Limited Data: If the dataset is small or not diverse enough, the model might not benefit significantly from increased complexity. The improvements in architecture might not be fully realized without sufficient data.
Data Quality: Noisy or low-quality data can limit the model's ability to learn effectively, regardless of the architecture improvements.
Model Complexity:

Overfitting: Adding more layers and parameters increases the risk of overfitting, especially if the dataset is not large enough to support the increased complexity.
Diminishing Returns: Beyond a certain point, adding more layers or complexity does not necessarily translate to better performance. There are diminishing returns as the model might already capture most of the patterns present in the data.
Hyperparameter Tuning:

Suboptimal Hyperparameters: The performance gain from architectural changes can be limited if the hyperparameters (learning rate, batch size, etc.) are not well-tuned for the new architecture.
Training Time and Resources: Deeper and more complex models require more computational resources and time to train, which might limit the extent of hyperparameter tuning.
Task Complexity:

Nature of the Task: The specific task of processing piano note sequences might not benefit as much from deeper or more complex architectures compared to other tasks like image recognition.

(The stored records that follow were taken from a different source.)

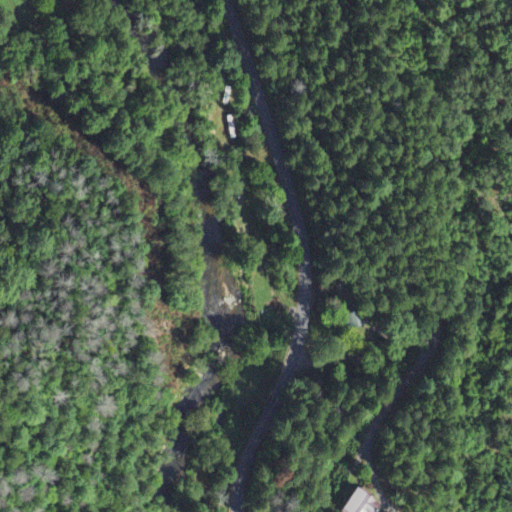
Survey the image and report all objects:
road: (304, 256)
building: (357, 503)
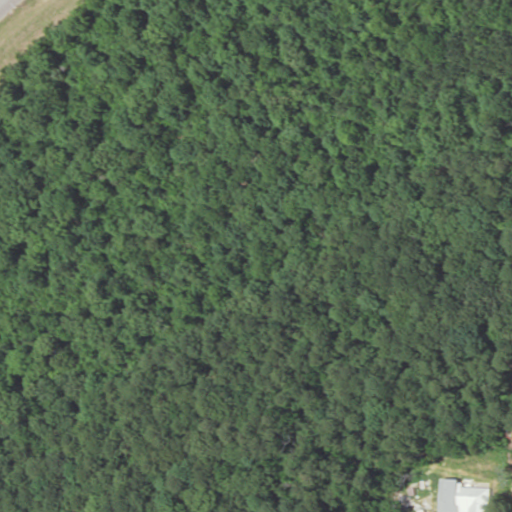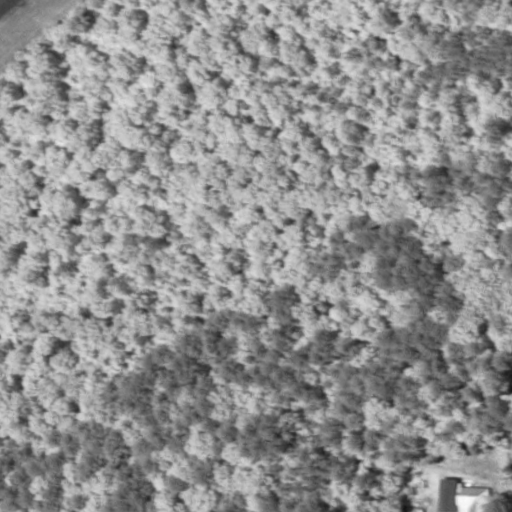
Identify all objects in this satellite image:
building: (464, 496)
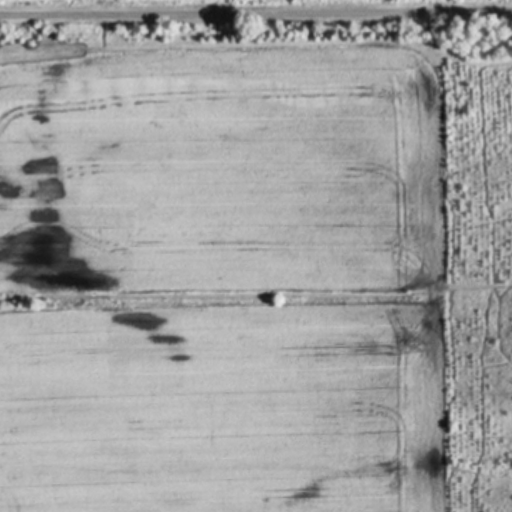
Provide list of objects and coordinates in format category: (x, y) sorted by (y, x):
road: (256, 13)
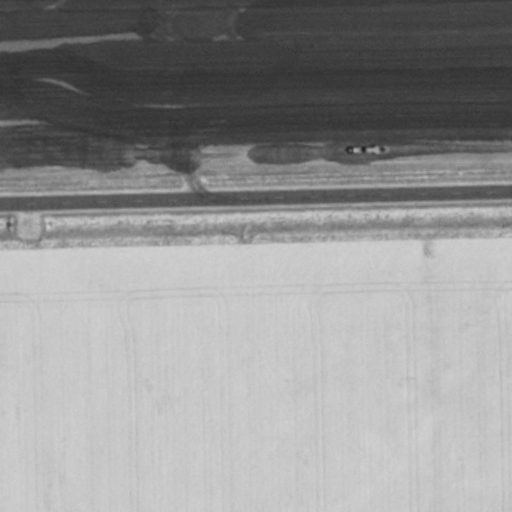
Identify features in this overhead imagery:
road: (256, 189)
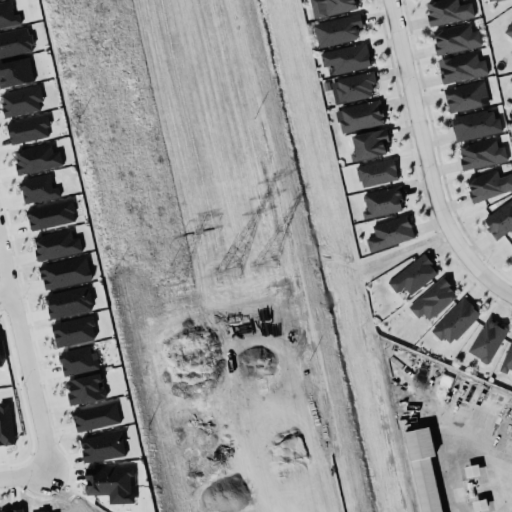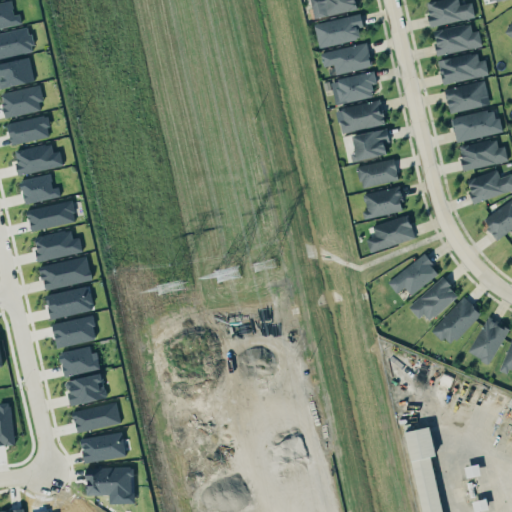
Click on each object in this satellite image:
building: (490, 0)
building: (331, 6)
building: (448, 11)
building: (8, 14)
building: (338, 29)
building: (509, 29)
building: (456, 38)
building: (15, 41)
building: (347, 57)
building: (461, 67)
building: (15, 71)
building: (353, 87)
building: (465, 95)
building: (21, 100)
building: (360, 115)
building: (476, 124)
building: (28, 129)
building: (369, 144)
building: (481, 153)
building: (37, 158)
road: (427, 159)
building: (377, 172)
building: (488, 184)
building: (38, 188)
building: (382, 201)
building: (51, 214)
building: (499, 218)
building: (391, 232)
building: (56, 244)
power tower: (255, 259)
building: (65, 272)
power tower: (219, 273)
building: (413, 275)
power tower: (161, 285)
road: (2, 293)
building: (434, 299)
building: (68, 301)
building: (456, 320)
building: (73, 330)
building: (488, 339)
building: (508, 357)
building: (78, 359)
building: (85, 388)
road: (25, 390)
building: (96, 416)
building: (6, 424)
building: (511, 438)
building: (102, 446)
building: (424, 468)
building: (109, 480)
building: (12, 510)
road: (511, 511)
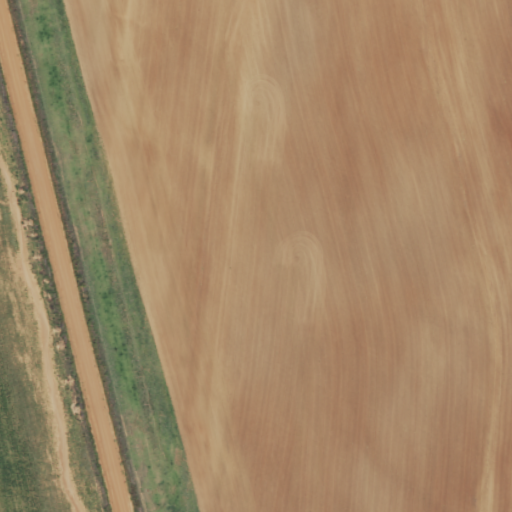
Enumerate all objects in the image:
road: (61, 264)
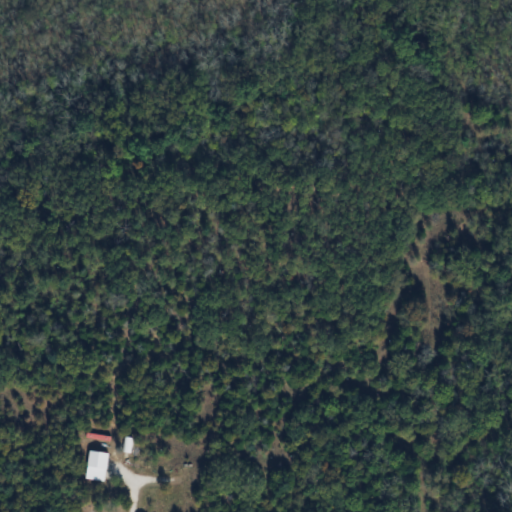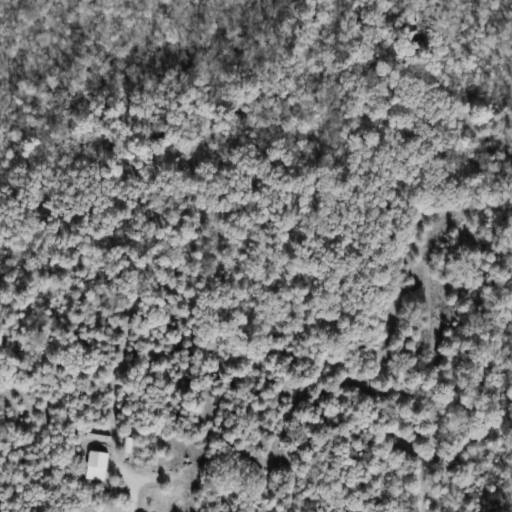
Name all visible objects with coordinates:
building: (94, 466)
road: (134, 485)
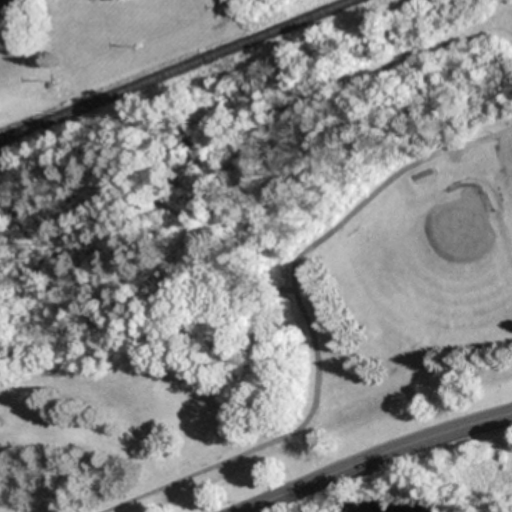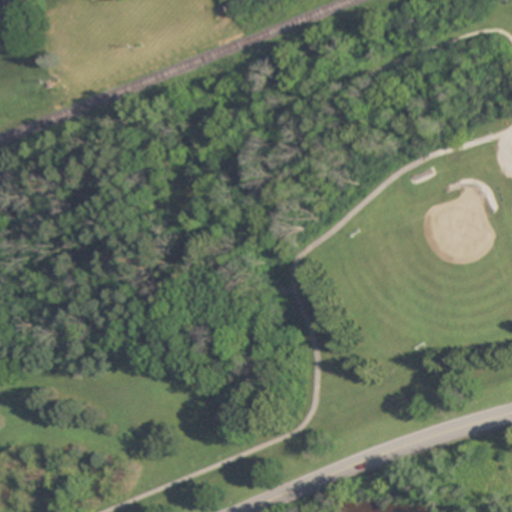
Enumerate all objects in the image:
building: (7, 10)
road: (503, 144)
park: (262, 270)
road: (267, 442)
road: (370, 456)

The inherent complexity of the task plays a role in determining the effectiveness of model modifications.
Implementation Details:

Initial Weights and Training Dynamics: The initial weights and the dynamics of training (such as the optimizer used and the learning rate schedule) can also impact the effectiveness of the modifications. Small changes in these aspects can lead to varying degrees of performance improvement.
Conclusion
While the modifications (residual blocks, batch normalization, global average pooling, increased depth, and dropout) are theoretically and practically sound for improving a CNN's performance, the actual improvement observed can be marginal due to factors like data quality, model complexity, hyperparameter tuning, task-specific characteristics, and implementation details. To achieve significant performance gains, it is essential to carefully balance these factors and consider further experimentation with different architectures, data augmentation techniques, and hyperparameter optimization methods.